When you think about what you might encounter at the Museum of Modern Art in New York, Pac-Man and Tetris are generally not first on the list... if they're on the list at all. Last month, MoMA opened the doors on their new exhibition 'Applied Design,' showcasing a range of designed objects, interfaces and interactions dealing with nearly every facet of society. One of the major highlights of the show is the controversial addition of 14 video games to MoMA's permanent collection. The acquisition seems to toe the line between obvious and ridiculous, but we have to admit, MoMA is right on target for envisioning the modern museum collection of the digital age.
The 14 games, showcasing an array of videogames from traditional arcade, single-player fantasy to MMOGs (Massively Multiplayer Online Game) were selected not on their graphic quality or aesthetics, but as exemplary pieces of interaction design.
Applied Design is the brainchild of Senior Curator of Architecture and Design, Paola Antonelli, who is no stranger to stretching the boundaries of the contemporary art museum (she was responsible for such shows as Talk to Me and Design and the Elastic Mind; for years she had been pushing to include a Boeing 747 in the permanent collection). The physical museum display of the games feels a little strange, appearing to transform part of the gallery into an arcade. From the collection of 14, about half of the games are playable for museum guests. Games employing longer narratives (Myst and the Sims among others) are displayed with a pre-recording to show the scope, while not letting guests interact directly.
As Antonelli says of her non-traditional acquisitions in MoMA's Inside/Out Blog: The process by which such unconventional works are selected and acquired for our collection can take surprising turns as well, as can the mode in which they're eventually appreciated by our audiences.

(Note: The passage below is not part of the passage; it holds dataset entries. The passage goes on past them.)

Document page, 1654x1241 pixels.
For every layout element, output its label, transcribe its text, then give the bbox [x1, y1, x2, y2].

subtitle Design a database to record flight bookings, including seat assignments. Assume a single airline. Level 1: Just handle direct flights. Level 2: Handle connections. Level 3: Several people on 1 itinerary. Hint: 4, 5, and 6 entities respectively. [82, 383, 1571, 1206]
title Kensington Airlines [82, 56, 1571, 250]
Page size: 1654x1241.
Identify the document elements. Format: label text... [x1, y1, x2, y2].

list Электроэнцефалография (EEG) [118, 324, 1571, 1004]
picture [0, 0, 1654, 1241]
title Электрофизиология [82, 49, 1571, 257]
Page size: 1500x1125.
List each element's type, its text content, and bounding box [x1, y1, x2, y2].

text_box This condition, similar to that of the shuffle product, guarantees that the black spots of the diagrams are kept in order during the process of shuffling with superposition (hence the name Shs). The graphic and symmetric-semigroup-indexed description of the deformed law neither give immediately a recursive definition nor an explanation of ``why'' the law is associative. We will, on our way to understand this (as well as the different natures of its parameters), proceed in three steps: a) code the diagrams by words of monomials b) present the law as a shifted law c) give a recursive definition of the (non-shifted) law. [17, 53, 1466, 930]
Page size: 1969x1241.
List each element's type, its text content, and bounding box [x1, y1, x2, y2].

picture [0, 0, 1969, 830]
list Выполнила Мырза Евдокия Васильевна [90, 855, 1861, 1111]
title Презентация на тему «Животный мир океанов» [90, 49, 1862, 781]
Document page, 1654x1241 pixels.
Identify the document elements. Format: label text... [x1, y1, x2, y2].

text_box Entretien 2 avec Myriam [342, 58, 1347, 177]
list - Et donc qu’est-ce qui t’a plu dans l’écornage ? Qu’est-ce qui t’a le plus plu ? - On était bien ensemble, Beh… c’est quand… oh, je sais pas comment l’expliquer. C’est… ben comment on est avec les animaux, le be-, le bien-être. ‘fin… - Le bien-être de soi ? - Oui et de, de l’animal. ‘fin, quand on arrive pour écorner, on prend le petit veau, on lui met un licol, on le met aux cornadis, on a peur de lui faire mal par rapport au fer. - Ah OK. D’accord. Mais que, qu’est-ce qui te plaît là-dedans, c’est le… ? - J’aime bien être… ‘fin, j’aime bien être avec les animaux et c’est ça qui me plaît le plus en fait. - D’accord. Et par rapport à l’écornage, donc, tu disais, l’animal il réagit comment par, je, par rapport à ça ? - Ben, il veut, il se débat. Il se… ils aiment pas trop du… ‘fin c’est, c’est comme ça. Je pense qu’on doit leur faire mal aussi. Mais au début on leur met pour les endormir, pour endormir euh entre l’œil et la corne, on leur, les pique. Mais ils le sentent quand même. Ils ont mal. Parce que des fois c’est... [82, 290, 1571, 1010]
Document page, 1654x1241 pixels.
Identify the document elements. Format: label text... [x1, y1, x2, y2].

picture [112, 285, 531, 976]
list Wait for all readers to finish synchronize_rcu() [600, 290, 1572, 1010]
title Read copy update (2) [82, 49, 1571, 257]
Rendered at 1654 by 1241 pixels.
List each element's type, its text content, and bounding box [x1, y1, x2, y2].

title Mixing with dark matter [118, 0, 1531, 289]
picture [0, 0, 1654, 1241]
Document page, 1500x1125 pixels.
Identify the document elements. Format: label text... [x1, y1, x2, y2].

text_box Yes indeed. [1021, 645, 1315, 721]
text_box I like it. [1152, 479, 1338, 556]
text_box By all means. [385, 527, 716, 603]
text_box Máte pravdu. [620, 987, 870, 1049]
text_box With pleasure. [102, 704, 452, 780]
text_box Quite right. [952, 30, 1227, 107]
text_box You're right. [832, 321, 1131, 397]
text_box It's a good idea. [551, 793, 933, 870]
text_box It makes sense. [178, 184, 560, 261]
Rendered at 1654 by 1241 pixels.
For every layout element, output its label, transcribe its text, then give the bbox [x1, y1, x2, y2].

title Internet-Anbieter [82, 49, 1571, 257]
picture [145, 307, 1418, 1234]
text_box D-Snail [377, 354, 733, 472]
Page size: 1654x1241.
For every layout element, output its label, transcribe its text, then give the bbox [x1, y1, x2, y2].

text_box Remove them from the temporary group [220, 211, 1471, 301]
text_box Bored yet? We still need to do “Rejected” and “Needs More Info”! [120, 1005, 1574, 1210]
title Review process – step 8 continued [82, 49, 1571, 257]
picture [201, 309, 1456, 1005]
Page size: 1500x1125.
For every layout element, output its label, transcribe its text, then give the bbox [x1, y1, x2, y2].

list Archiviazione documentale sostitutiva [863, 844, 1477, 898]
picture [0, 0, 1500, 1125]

While installations have for decades provided museums with interesting challenges involving acquisition, storage, reproducibility, authorship, maintenance, manufacture, context—even questions about the essence of a work of art in itself—MoMA curators have recently ventured further.
Not to be overshadowed by the games, the more traditional—if we can really refer to Inflatable Nomadic Structures and Honey Comb Vases as 'traditional'—design objects held their own alongside the screen-based design.
The undeniable belle of the Applied Design ball is the Mine Kafon, by Afghani-born and Design Academy Eindhoven-educated Massoud Hassani. The project—a response to Hassini's childhood in Qasaba—has a built in GPS tracker that records a safe path as it rolls through mine fields. Should the Mine Kafon go into production it is projected to cost approximately forty dollars per tumbleweed—a far cry from the thousands spent on other methods of mine clearing. (It is fair to note here that MoMA has made it too easy to joke about Minesweeper as a notable absent from the video game acquisition.)
The tumbleweed structure is made of bamboo rods with biodegradable plastic feet bound by an iron center, both heavy enough to trigger an active land mine and light enough to roll in only a strong breeze. Should it detonate an active landline, the structure is designed to lose only a few spokes and be salvaged to reconstruct another Mine Kafon. The 7’ tumbleweed is also the star of a forthcoming documentary directed by Callum Cooper.
Applied Design will be open until January 31, 2014 in the third floor Architecture and Design Galleries.